PASSAGE |

=-=-=-=-=

He says the security forces heavy-handed actions have been counterproductive, turning the family and their friends and neighbors against the authorities: “This has only filled us with hate.”
Yassine Boubout, too, says the actions of the police and security personnel are provoking more and more Belgian Muslims to act against their own country. The 18-year-old student says he was the victim of racial profiling, treated “like a terrorist,” and arrested at gunpoint as he tried to buy lunch.
“I grabbed my meal and before I got to the register they held a gun, a military weapon, in my face,” he recalls. “They commanded me, ‘Get on your knees now!’
“I kept asking ‘What’s happening? Why am I here? Please put the gun out of my face.’ It was ready to fire, the [safety] was off and the finger was literally on the trigger — one little move that would scare them and I am pretty sure I could be shot … I was scared for my life.”

=-=-=-=-=

EXERCISES TO COMPLETE |
1. According to the passage on police actions in Belgium, what was Yassine Boubout trying to buy when he was arrested at gunpoint?
2. Reproduce the part of the passage on police actions in Belgium starting with "He says the" and going on through "to buy lunch.".

=-=-=-=-=

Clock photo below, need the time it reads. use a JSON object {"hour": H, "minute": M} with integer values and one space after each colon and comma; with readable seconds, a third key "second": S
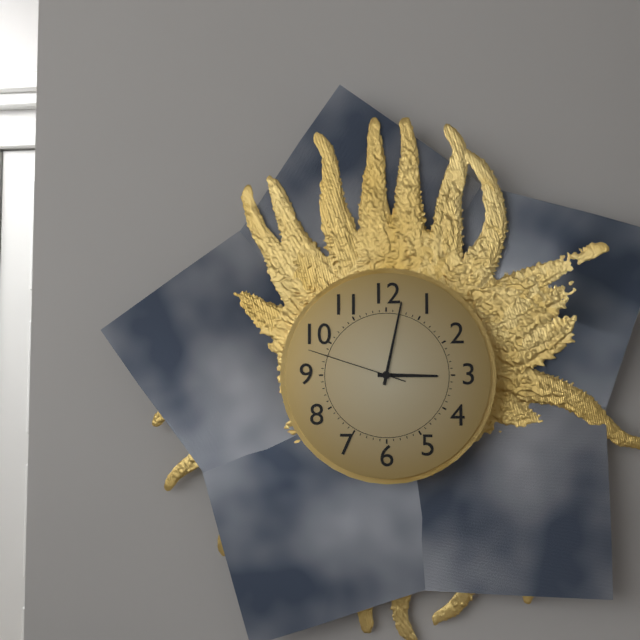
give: {"hour": 3, "minute": 2, "second": 48}
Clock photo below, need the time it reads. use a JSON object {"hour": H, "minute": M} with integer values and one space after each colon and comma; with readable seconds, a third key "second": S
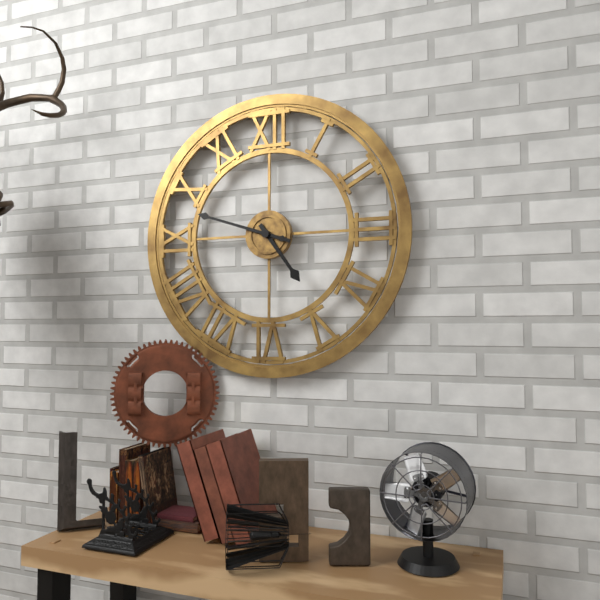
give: {"hour": 4, "minute": 48}
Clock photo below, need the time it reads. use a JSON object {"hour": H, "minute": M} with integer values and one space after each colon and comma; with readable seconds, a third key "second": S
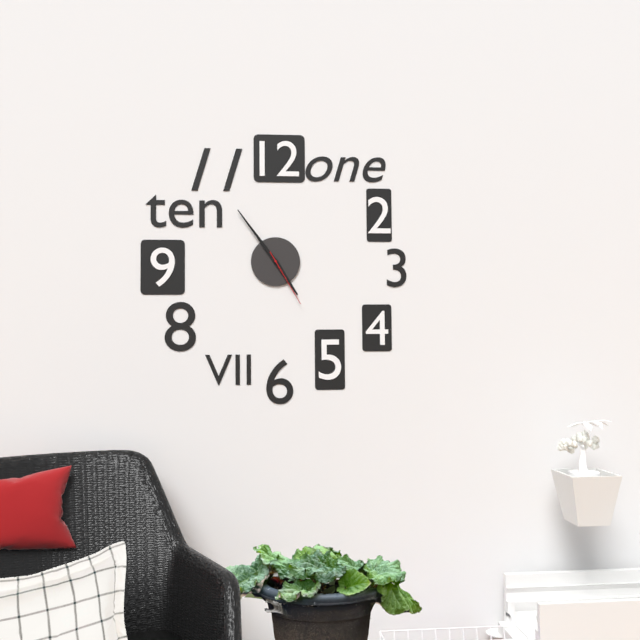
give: {"hour": 4, "minute": 54, "second": 25}
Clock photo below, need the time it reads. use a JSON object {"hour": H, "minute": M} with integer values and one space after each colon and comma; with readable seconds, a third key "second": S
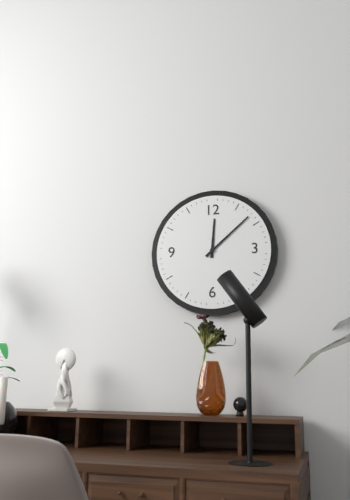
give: {"hour": 12, "minute": 8}
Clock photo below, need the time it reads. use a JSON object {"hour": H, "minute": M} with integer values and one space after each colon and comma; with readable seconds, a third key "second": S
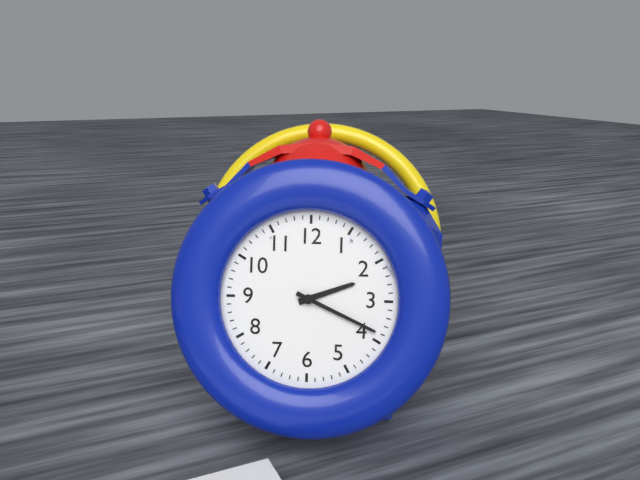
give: {"hour": 2, "minute": 19}
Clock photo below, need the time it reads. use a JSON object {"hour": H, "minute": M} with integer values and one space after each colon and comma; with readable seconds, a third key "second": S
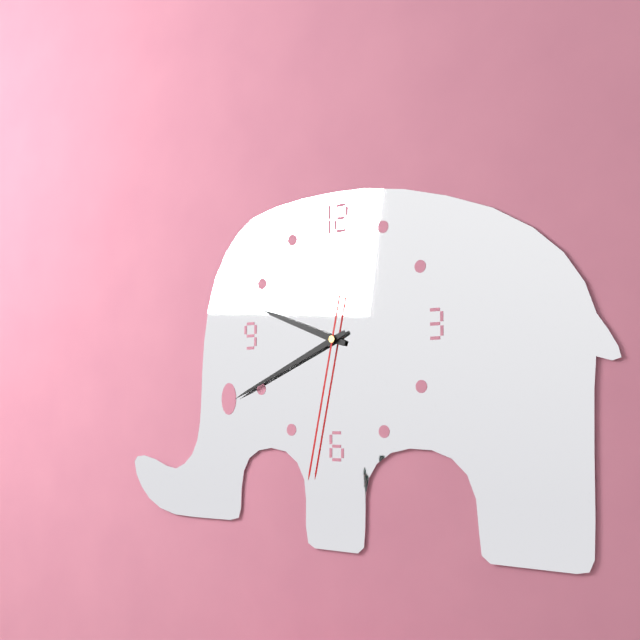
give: {"hour": 9, "minute": 41, "second": 32}
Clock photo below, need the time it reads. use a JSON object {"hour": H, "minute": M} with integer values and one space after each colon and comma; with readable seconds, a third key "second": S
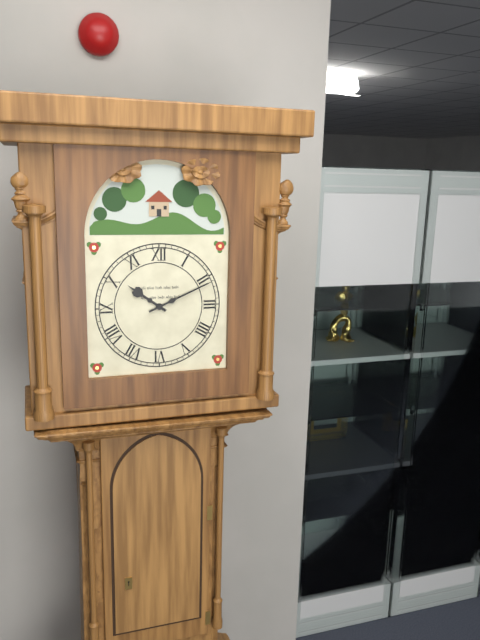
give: {"hour": 10, "minute": 11}
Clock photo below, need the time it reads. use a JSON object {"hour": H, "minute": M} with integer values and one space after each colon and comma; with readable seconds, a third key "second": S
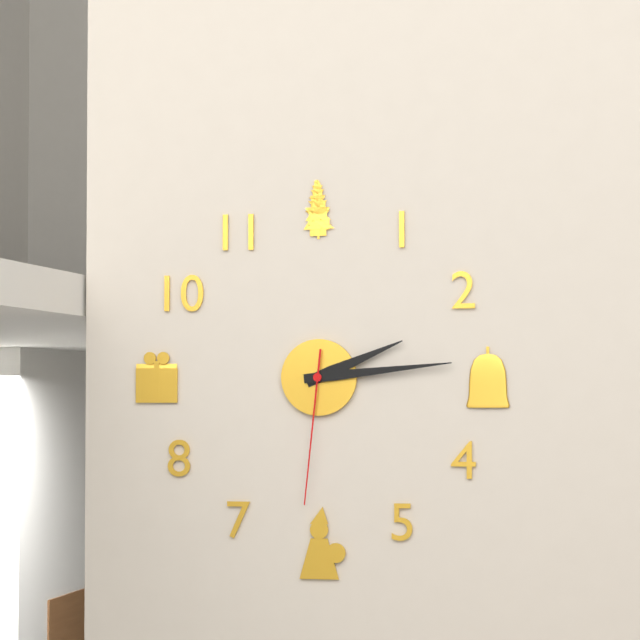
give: {"hour": 2, "minute": 14, "second": 31}
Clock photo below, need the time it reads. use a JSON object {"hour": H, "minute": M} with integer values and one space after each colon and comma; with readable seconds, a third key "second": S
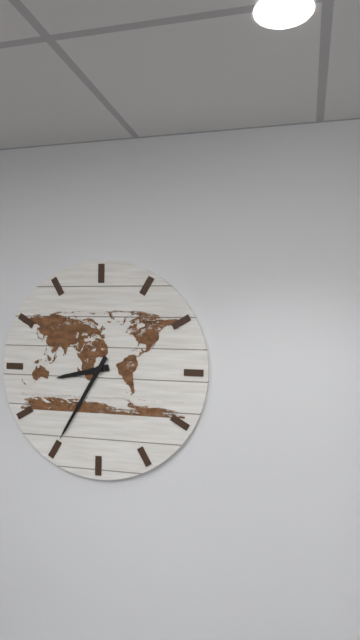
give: {"hour": 8, "minute": 35}
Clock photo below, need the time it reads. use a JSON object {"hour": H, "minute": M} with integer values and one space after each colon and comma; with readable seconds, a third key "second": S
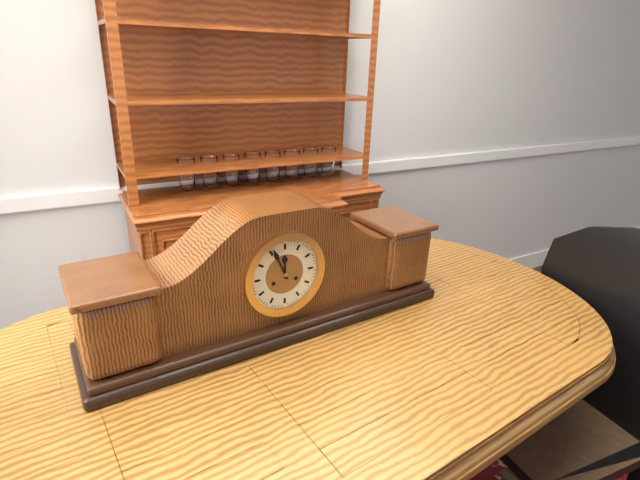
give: {"hour": 11, "minute": 56}
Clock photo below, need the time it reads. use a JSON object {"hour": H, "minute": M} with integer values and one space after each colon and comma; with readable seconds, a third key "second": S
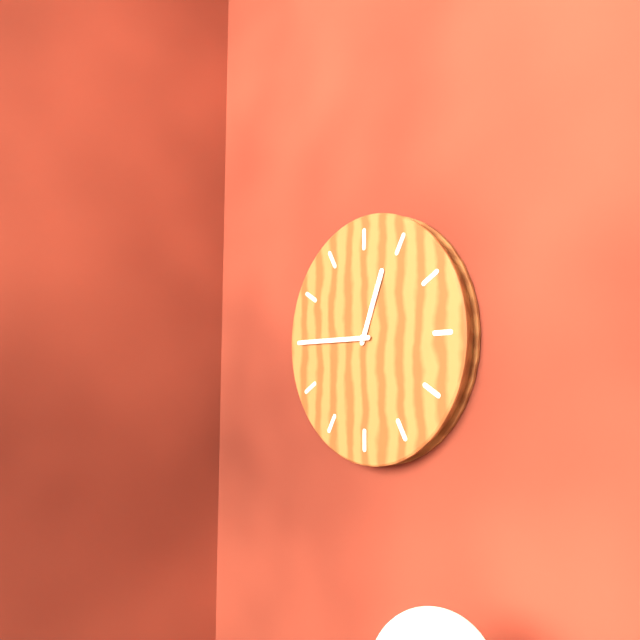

=-=-=-=-=

SOLVED TASKS |
1. Lunch.

2.
He says the security forces heavy-handed actions have been counterproductive, turning the family and their friends and neighbors against the authorities: “This has only filled us with hate.”
Yassine Boubout, too, says the actions of the police and security personnel are provoking more and more Belgian Muslims to act against their own country. The 18-year-old student says he was the victim of racial profiling, treated “like a terrorist,” and arrested at gunpoint as he tried to buy lunch.